Face Harvesting: Download your Facebook data for External Reporting and Visualization
I'm always on the lookout for cool new data feeds that I can mess with - as you can clearly see from some of the other posts on this site.
Usually it involves some scripting, screen-scraping, system fiddling, and general madness - basically meaning that some people can get it to work, while others cannot. This bothers me, so THIS little "data harvester"... well, this time it's all automatic, baby!
Anyways. where was I? Oh yeah, that's right - we're talking about the good ole' Book of Faces again...
Facebook.
One of the great white whales of the data world.
Thankfully instead of harpoon, we have their nifty Open Graph API.
I previously posted about pulling data from the Facebook Open Graph - but that was just an unauthenticated search on posts in the "public stream", this is completely different...
No need to cut and paste scripts this time. Basically, I made a small web app that (once properly authenticated and given permission) will download a decent portion of your Facebook records in MySQL tables and/or CSV files for you to do whatever you want with.
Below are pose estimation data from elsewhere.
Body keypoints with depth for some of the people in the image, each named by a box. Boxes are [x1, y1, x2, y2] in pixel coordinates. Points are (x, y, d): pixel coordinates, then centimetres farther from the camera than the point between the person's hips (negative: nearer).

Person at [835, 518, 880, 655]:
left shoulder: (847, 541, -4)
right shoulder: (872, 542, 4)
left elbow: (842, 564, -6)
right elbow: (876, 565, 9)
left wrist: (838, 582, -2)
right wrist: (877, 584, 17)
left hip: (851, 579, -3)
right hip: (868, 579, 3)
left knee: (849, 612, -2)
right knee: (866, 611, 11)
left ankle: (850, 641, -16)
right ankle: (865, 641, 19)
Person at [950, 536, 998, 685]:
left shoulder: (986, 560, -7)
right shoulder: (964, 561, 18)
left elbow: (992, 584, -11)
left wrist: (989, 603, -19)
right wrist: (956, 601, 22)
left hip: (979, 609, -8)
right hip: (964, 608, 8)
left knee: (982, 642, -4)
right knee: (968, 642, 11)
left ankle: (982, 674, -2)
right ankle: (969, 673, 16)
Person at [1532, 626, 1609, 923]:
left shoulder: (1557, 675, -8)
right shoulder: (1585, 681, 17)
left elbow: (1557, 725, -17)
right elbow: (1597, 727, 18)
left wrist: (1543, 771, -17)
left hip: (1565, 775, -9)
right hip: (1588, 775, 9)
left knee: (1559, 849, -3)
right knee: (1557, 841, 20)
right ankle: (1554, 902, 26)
Not only your personal data (friends, comments, posts, etc), but also "Page" data (insights, posts, likes, etc) for any Pages that you might be a administrator of. For a random user with no "Fan Pages" (like me), it's just a cool way to bring up your data and check it out (maybe in Tableau, hint, hint), but for someone who runs an actual Fan Page, it can be a great deal more interesting.
Hell, you could even massage this data, crank it into something like SPSS or R, and generate something really interesting.
Here's whats going to happen.
- You will click the button below
- You will be re-directed to log into Facebook
- You will have to give the 'Data Harvester' app permission to see your FB data
- You will be re-directed back to this site
- A live counter will begin to show records pulled from key FB "tables"
- A big-ass button will appear with a link to the "data download" page when it's done
Here's a shitty (and incomplete) diagram to give you an idea of what kind of data we will have access to.
I'm sure that there are tons of problems and bugs, so please don't be shy to let me know how it works for you! Cheers!